:: Text

Eastern Antioquia () is subregion of the Colombian Department of Antioquia. The region consists of 23 municipalities.

Geography
The region of Eastern Antioquia limits to the north west with the Metropolitan Area of Medellín and with Northeastern Antioquia region. To the east the region borders with the Magdalena Medio Antioquia region, to the south with Caldas Department and to the west with a section of the Southwestern Antioquia region, covering a total area of 8,094 km², approximately 13% of the total area of Antioquia Department.

Municipalities

The region is covered by 23 municipalities being Guarne the closest to the city of Medellín
located some 24 km away. The largest municipality of this region is Sonsón with a total area of 1,323 km² and the smallest one being the municipality of Argelia.

::::
:: Stored records

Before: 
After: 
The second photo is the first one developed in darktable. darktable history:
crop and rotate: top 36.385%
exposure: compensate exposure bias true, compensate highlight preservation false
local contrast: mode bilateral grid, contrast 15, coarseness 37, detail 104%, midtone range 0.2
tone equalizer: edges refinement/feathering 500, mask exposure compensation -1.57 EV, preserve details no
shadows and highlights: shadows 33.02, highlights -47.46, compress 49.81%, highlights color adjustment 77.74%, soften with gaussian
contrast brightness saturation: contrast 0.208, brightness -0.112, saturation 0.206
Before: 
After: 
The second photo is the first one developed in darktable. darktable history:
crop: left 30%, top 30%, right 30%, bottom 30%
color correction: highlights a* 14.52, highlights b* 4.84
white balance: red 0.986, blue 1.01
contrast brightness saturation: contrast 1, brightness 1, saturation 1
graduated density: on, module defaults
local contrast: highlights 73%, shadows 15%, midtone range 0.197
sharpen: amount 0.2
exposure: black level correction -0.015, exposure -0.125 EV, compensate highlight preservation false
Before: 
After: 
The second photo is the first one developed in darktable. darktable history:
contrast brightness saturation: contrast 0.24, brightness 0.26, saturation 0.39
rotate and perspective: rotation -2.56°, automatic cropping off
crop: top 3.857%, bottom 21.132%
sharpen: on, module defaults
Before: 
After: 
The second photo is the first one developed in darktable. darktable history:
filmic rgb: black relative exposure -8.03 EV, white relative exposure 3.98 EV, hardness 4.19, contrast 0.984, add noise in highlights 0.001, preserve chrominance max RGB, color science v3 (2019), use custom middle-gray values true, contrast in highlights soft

::::

Exercise prompt:
Answer these questions from the Eastern Antioquia text:
1. What total area does the region cover?
2. Which municipality is the largest?
3. Which municipality lies closest to Medellín, and how far away is it?
The rows have nothing to do with what is asked here.

Written solution:
1. 8,094 km²
2. Sonsón
3. Guarne, about 24 km away